Estimating prevalence with precision and accuracy
Journal:
arXiv
Published Date:
Jul 8, 2025
Abstract
Unlike classification, whose goal is to estimate the class of each data point
in a dataset, prevalence estimation or quantification is a task that aims to
estimate the distribution of classes in a dataset. The two main tasks in
prevalence estimation are to adjust for bias, due to the prevalence in the
training dataset, and to quantify the uncertainty in the estimate. The standard
methods used to quantify uncertainty in prevalence estimates are bootstrapping
and Bayesian quantification methods. It is not clear which approach is ideal in
terms of precision (i.e. the width of confidence intervals) and coverage (i.e.

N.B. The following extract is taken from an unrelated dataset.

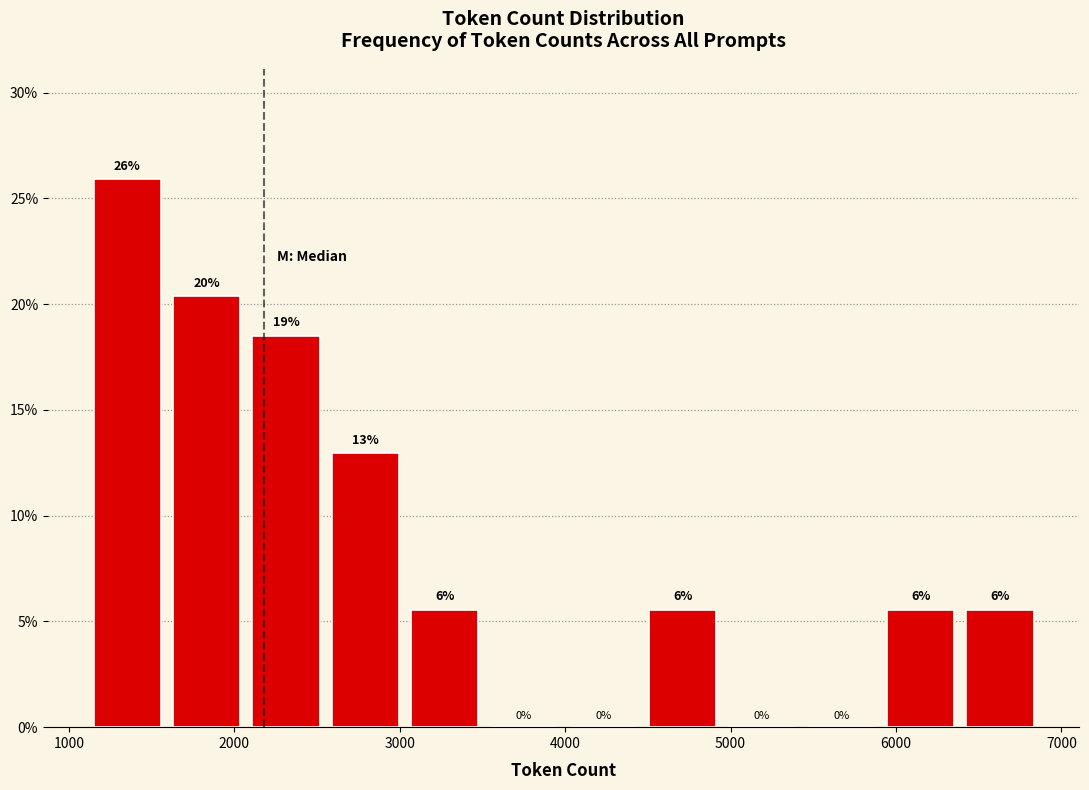

Which range on the x-axis has the tallest bar?

1100 to 1600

the confidence intervals being well-calibrated). Here, we propose Precise
Quantifier (PQ), a Bayesian quantifier that is more precise than existing
quantifiers and with well-calibrated coverage. We discuss the theory behind PQ
and present experiments based on simulated and real-world datasets. Through
these experiments, we establish the factors which influence quantification
precision: the discriminatory power of the underlying classifier; the size of
the labeled dataset used to train the quantifier; and the size of the unlabeled
dataset for which prevalence is estimated. Our analysis provides deep insights
into uncertainty quantification for quantification learning.